------ TEXTO FUENTE
Profeta Amós, Juan de Borgoña (principios siglo XVI) |
Con mi monacal amigo jesuítico mantengo
conversaciones tasadas sobre qué tipo de actualidad puede tener una vida
comunitaria, de oración y trabajo, en medio de una sociedad acelerada, cuyos
vínculos familiares y laborales se dispersan y se recombinan a la velocidad centrífuga
de una conexión en redes. Hay cada vez más riqueza y, sin embargo, la pobreza
se apodera con constancia aterradora de hasta el último rincón de un mundo
puesto en almoneda. Seguir hablando de redistribución es necesario, pero puede
que ciegue una constatación evidente: no hay hoy más mundo que el que pueda ser
sustraído e, incluso, sustraerse.
El cristianismo, que desde la modernidad se ha
autoidentificado como una religión de respuestas, observa perplejo, y cada vez
más asustado, que las suyas, cuya estabilidad había identificado con
sustancialidad, devienen, por su propia naturaleza, descartables en una época
decididamente in-sustancial, im-placable y des-piadada. El reto de la «nueva
evangelización» fue el último intento de retener un nuevo orden que ha
sancionado la Caída como motor de un progreso transhumano. El ofrecimiento de la
misericordia actual no es sino pedir limosna a la puerta de un banquete
pantagruélico.
------------
------ REGISTROS MOSTRADOS
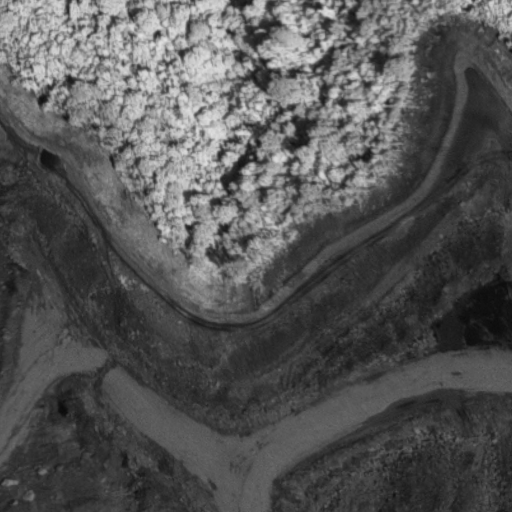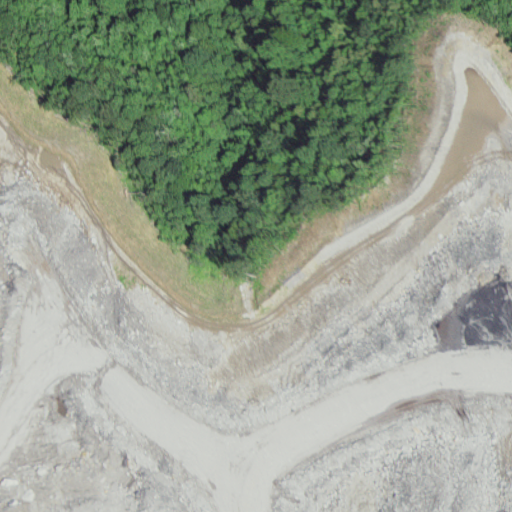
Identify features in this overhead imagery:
quarry: (258, 313)
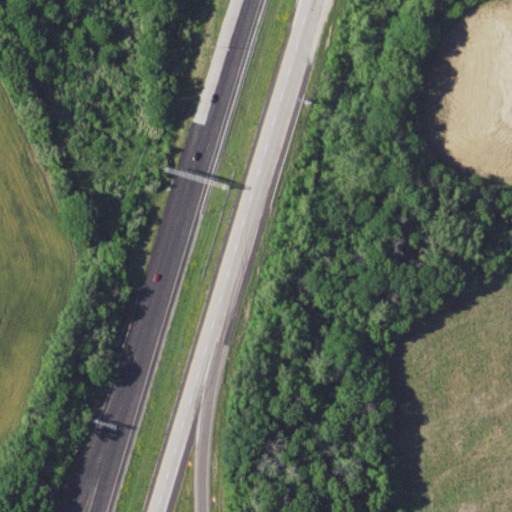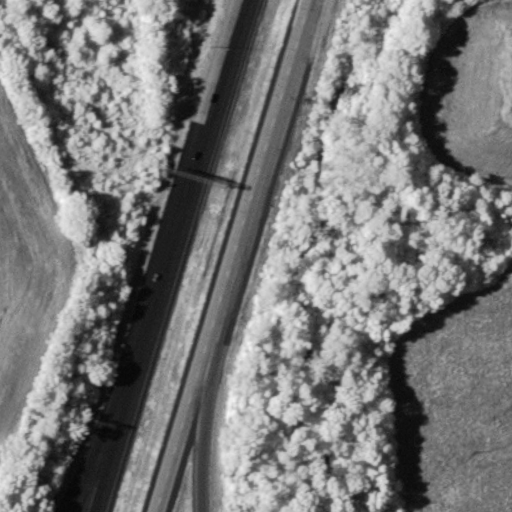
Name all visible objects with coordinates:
road: (256, 170)
road: (182, 223)
crop: (459, 285)
road: (203, 425)
road: (181, 426)
road: (94, 479)
road: (109, 479)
------------
:: TAREAS ESCRITAS ::
1: Reproduce sin cambios el fragmento del texto sobre la vida comunitaria que empieza en "Profeta Amós, Juan" y termina en "e, incluso, sustraerse.".
2: Según el texto sobre la vida comunitaria, ¿cómo se ha autoidentificado el cristianismo desde la modernidad?
3: ¿Qué adjetivos escritos con guion aplica el texto sobre la vida comunitaria a la época actual?

:: RESPUESTAS ::
1:
Profeta Amós, Juan de Borgoña (principios siglo XVI) |
Con mi monacal amigo jesuítico mantengo
conversaciones tasadas sobre qué tipo de actualidad puede tener una vida
comunitaria, de oración y trabajo, en medio de una sociedad acelerada, cuyos
vínculos familiares y laborales se dispersan y se recombinan a la velocidad centrífuga
de una conexión en redes. Hay cada vez más riqueza y, sin embargo, la pobreza
se apodera con constancia aterradora de hasta el último rincón de un mundo
puesto en almoneda. Seguir hablando de redistribución es necesario, pero puede
que ciegue una constatación evidente: no hay hoy más mundo que el que pueda ser
sustraído e, incluso, sustraerse.

2: Como una religión de respuestas.

3: in-sustancial, im-placable, des-piadada